Tue Feb 5, 2008 3:37am EST(adds details)
By Tom Bergin

LONDON, Feb 5 (Reuters) – Oil giant BP (BP.L: Quote, Profile, Research) reported a big drop in profits due to refining losses, service station write-downs and rising costs, but higher production, planned cost cuts and a more generous dividend policy helped push its shares higher.

The third-largest Western oil company by market capitalisation said on Tuesday that full-year replacement cost (RC) profits fell 22 percent to $17.29 billion, despite a big rise in crude prices.

Fourth-quarter RC profit, which strips out unrealised gains on fuel inventories, fell 24 percent to $2.97 billion. Underlying profits fell below analysts’ forecast range.

“Our fourth-quarter results were very disappointing,” Chief Executive Tony Hayward said in a statement.

Weak crude processing margins led to a $1.3 billion loss at BP’s mainly U.S.-based refining division while the planned sale of its U.S. service station network forced the London-based company to take a $600 million charge.

However, there were signs of recovery in the quarter, with an almost 2 percent rise in production compared to the same period in 2006, the first rise after nine quarters of falling output.

The London-based company pointed to an improvement in its financial performance with plans to cut corporate overheads by 15-20 percent by axing 5,000 jobs and outsourcing another 9,500 to franchisees.

DIVIDENDS OVER BUYBACKS

BP added that in future it would have a bias for distributing cash to shareholders via dividends, rather than buybacks. This is in line with the strategy followed by rival Royal Dutch Shell Plc (RDSa.L: Quote, Profile, Research).

The company has also raised the forward oil price it uses when deciding whether to invest in projects to $60 from $40/barrel, suggesting it may be more aggressive in pursuing opportunities.

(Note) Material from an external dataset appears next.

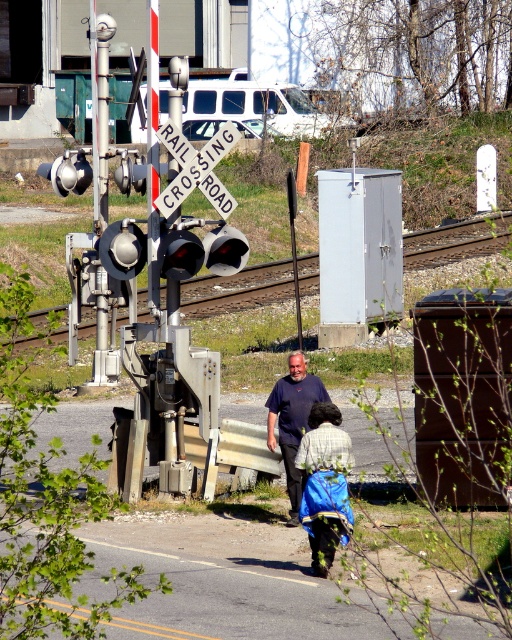
You are a delivery driver approaching the railroad crossing. You need to know if your 2.5 meter wide truck can safely pass through the space between the metal train track at left and the white wooden railroad crossing sign at center. Based on the scene description, can your truck fit through that space?

The metal train track at left has a width larger than the white wooden railroad crossing sign at center. However, the description does not provide specific measurements of the space between them. Without knowing the exact distance between the track and the sign, it is impossible to determine if the truck will fit. You should stop and visually assess the space before proceeding.

You are a pedestrian trying to cross the railroad tracks. You see the metal train track at left and the white wooden railroad crossing sign at center. Which object is closer to the left side of the railroad crossing?

The metal train track at left is to the right of the white wooden railroad crossing sign at center, so the white wooden railroad crossing sign at center is closer to the left side of the railroad crossing.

BP shares traded up 2.3 percent at 554-1/2 pence at 0821 GMT, outperforming a 1.3 percent rise in the DJ Stoxx European oil and gas sector index .

“The dividend is certainly a boost and underpins the commitment to cash returns to shareholders which I think will be rewarded eventually,” said Jason Kenney, oil analyst at ING.

“It’s the end of the trough and the upturn starts in Q1 2008. It’s a buying opportunity in my book,” he added.

BP has suffered a series of problems in recent years. A blast at its Texas City refinery in 2005 which killed 15 workers, and which regulators blamed on cost cutting, ended up costing the company billions in settlements and lost profits.

Delays on starting up key projects and oil and gas leaks in Alaska also hit investor confidence in the oil major.

Excluding non-operating items which amounted to a net charge of $1.03 billion, the fourth-quarter replacement cost profit was $4.002 billion.

A Reuters poll of 11 analysts gave an average forecast of $4.455 billion for London-based BP’s replacement cost profit, excluding one-off items.